There’s a similar problem too when you convert between blog software – when I moved the Transdiffusion Media Blog from Blogger to MT, I initially thought all the URLs looked pretty much the same. Only later did I find out that when converting a title into a filename, one threw away hyphons and one put them in.
That leads to Tip 2 – when using software to generate your URLs, get something that generates sensible (and replicable!) URLs from day 1
Reason 3 – Organisational Problems
Of course one of the major causes of redirects is simply site re-organisation. And this is one that’s almost impossible to avoid as websites change and vary. My original site didn’t have a blog, and was just a motley collection of random, dis-organised content. Over the years more and more content was added, and occasionally some removed completely. Structures that work in 1999 don’t necessarily work in 2002 or 2005. No matter what you do you’ll never avoid the fact that your website grows and changes in ways you don’t know or anticipate.
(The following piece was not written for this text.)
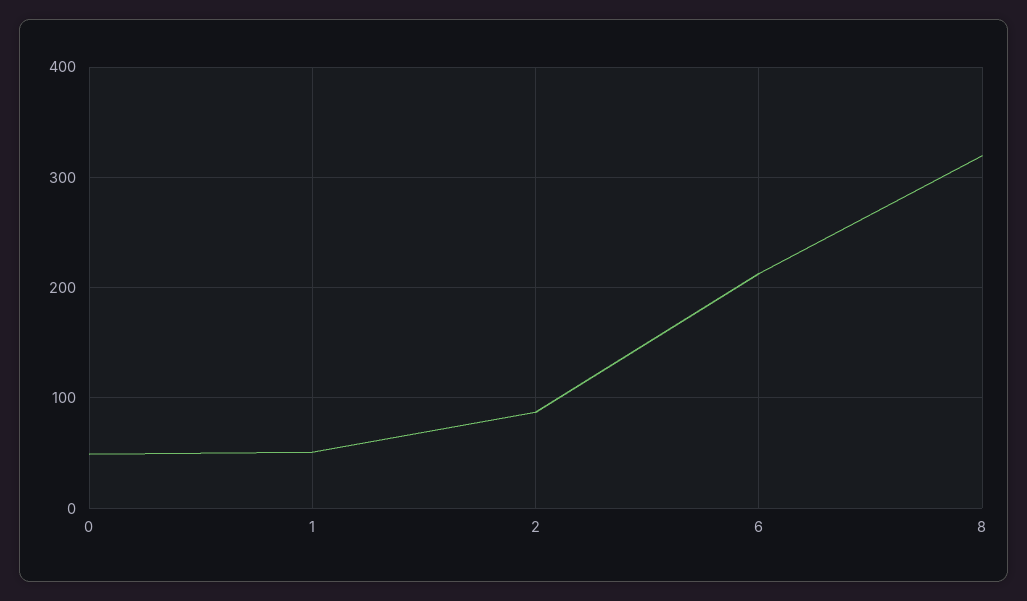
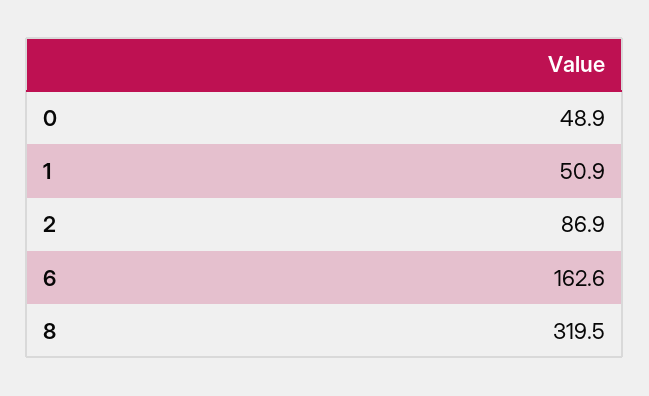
6: 210 -> 162.6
The tip instead is just to try and reduce the impact – and this is where it ties in with Tip 2, because Tip 3 is… change the directory, but keep the filenames of everything in the directory the same.
Not always going to be possible – you might split pages apart, or recompile them in a whole new way. But if you can keep the original file names, but just put in a different directory, you’ll have a lot less redirects to maintain.
Why bother at all?
For me as a user, there’s nothing worse than landing on a webpage only to be hit with a terse message informing you that the website has been redesigned, without telling me where the new content is (I generally don’t bother and bog off elsewhere).
Linkrot is one of the curses of the internet as a result, and causes confusion, disappointment and anger in various degrees. Which is why I’ve always gone for the mantra of trying to ensure every link, no matter how old, will still work, just in case. Well as many as I can anyway – the University of Durham killed off my original site off a few days after graduation. But certainly since around 1999, I’ve done by best to keep up.
And it’s worthwhile doing because if you don’t, you’re potentially losing visitors.
Old URLs have a surprising habit of still appearing, many years later. You’ll still find links to www.planetbods.org/tv/tynetees even though the site itself moved to the ttlp.org.uk domian in 2002 and then became Transdiffusion’s City Road in 2007.
But thanks to a little divergence and management, I still get those visitors even though the originating web page must be about eight years old.
Of course that’s why I have a huge swathe of redirects on my site that I need to maintain. But by learning the mistakes of the past, we’ll cut down on the mistakes for the future. I’ll end up with a few more redirects in the site as I move the final pages over to PHP, but hopefully then, there will be a lot less.
Well, at least, that’s the aim…